Wednesday, August 24, 2011

Strawberry Basil Jam (Tomato Basil Jam)

Tomato-Basil Jam
Slather this tasty spread on warm foccacia for an easy appetizer, or use it to pump up the flavor or a baked cheese sandwich.
Prep: 30 minutes Cook: 11 minutes
Process: 5 minutes

5 pounds ripe tomatoes, peeled, cored, and seeded (about 3 1/2 cups)
   (*blanch for easy peeling*)
1/4 cup lemon juice
3 tablespoons snipped fresh basil
3 cups sugar
1 1.75-ounce package powdered fruit pectin for lower-sugar recipes.
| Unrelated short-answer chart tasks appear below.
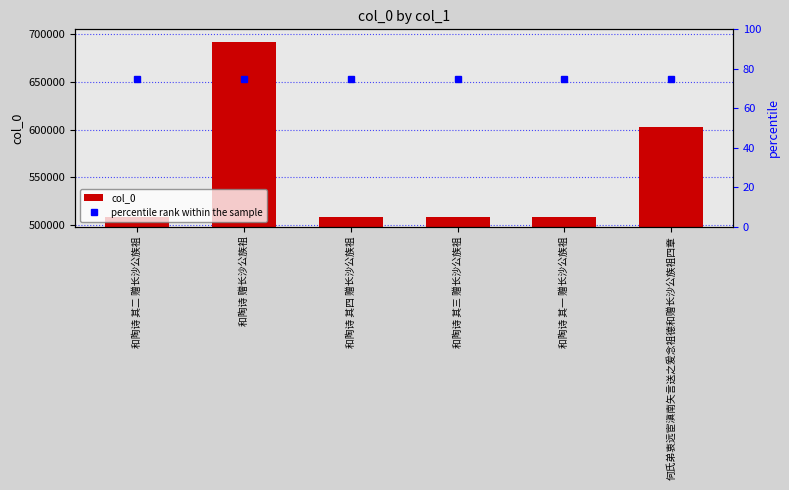

At which category does the chart reach its minimum across all series?

和陶诗 其二 赠长沙公族祖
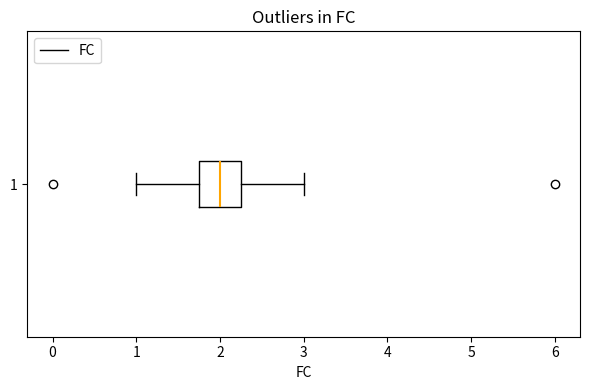

Where does the left whisker of the box at y = 1 end on the x-axis? The values are not printed on the chart, so give them approximately, as read against the axis.

1.0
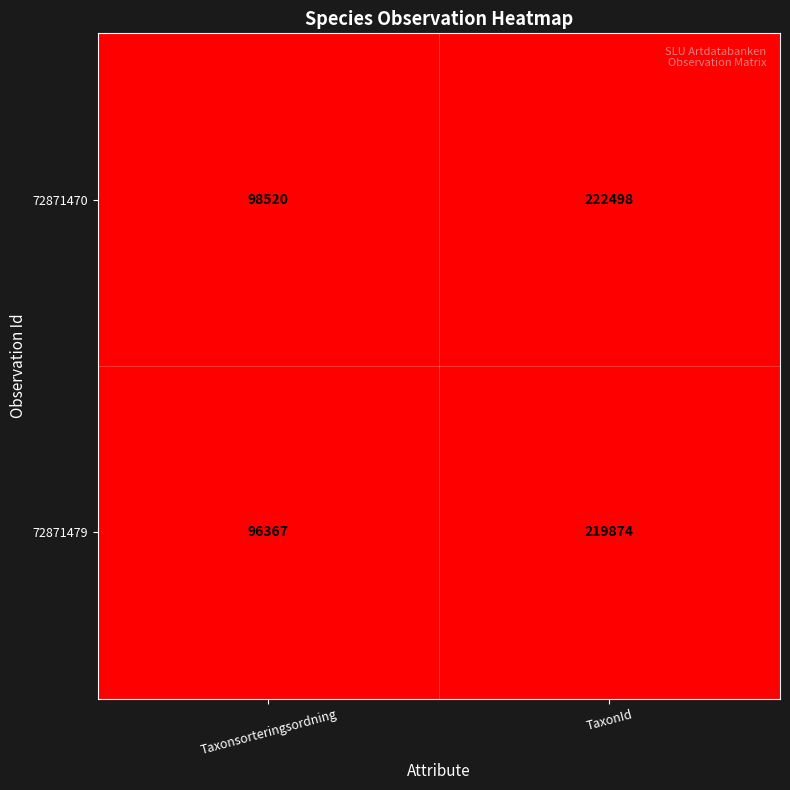

Reading right to left, list all the values displayed in this chart.

72871470: 222498	98520
72871479: 219874	96367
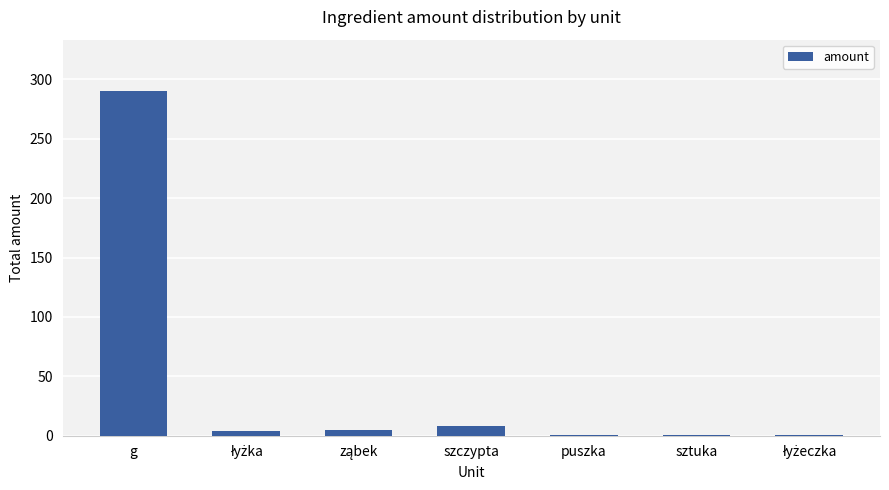

Read the value at g.

290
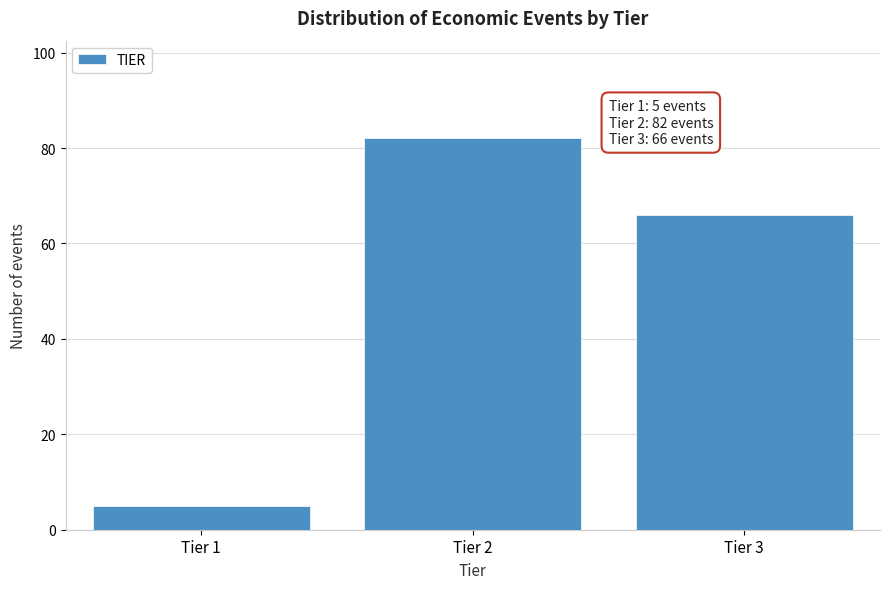

Reading right to left, what are all the values shown in this chart?

Tier 3=66	Tier 2=82	Tier 1=5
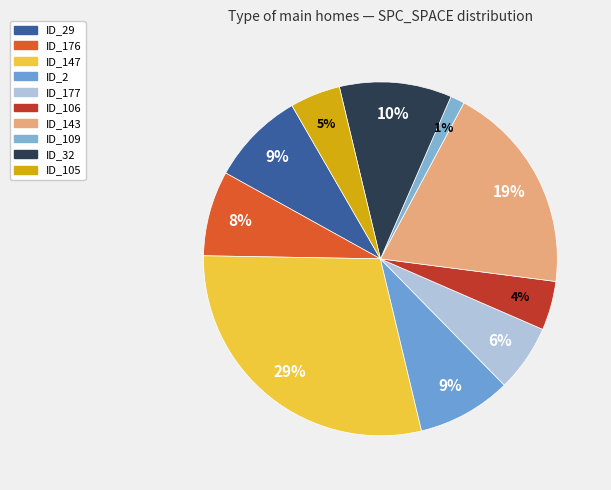

Does any single category account for the majority?

No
  1. Seed, core, and finely chop tomatoes. Measure 3 1/2 cups chopped tomatoes; place in 8-quart staintless-steel, enamel, or nonstick heavey pot. Bring to boiling stirring occasionally; reduce heat. Simmer, covered, for 10 minutes, stirring often. Measure 3 1/2 cups tomatoes, return to same pot. Stir in lemon juice and basil.
  2. In a small bowl, combine 1/4 cup of the sugar and the pectin; stir into tomato mixture. Bring to a full rolling boil, stirring constantly. Stir in the remaining 2 3/4 cups sugar. Return to a full rolling boil, stirring constatnly. Boil hard for 1 minute, stirring constantly. Remove from heat. Quickly skim off any foam with metal spoon.
  3. Ladle hot jam into hot, sterilized HALF-PINT canning jars, leaving 1/4-inch headspace. Wipe jar rims; adjust lids.
  4. Process filled jars ina boiling-water canner for 5 minutes (start timing when water returns to boiling). Remove jars from canner, cool on wire racks
Makes 5 half-pints. Per tablespoon: 39 cal., 0g fat (0g sat. fat), 0mg chol., 4mg sodium, 10g carb., 0g fiber, 0g pro.
3 pounds of strawberries can be substituted for the tomatoes in this recipe for a sweeter jam with great flavor. Follow recipe exactly, except using strawberries (3 pounds, hulled and finely chopped) in place of tomatoes.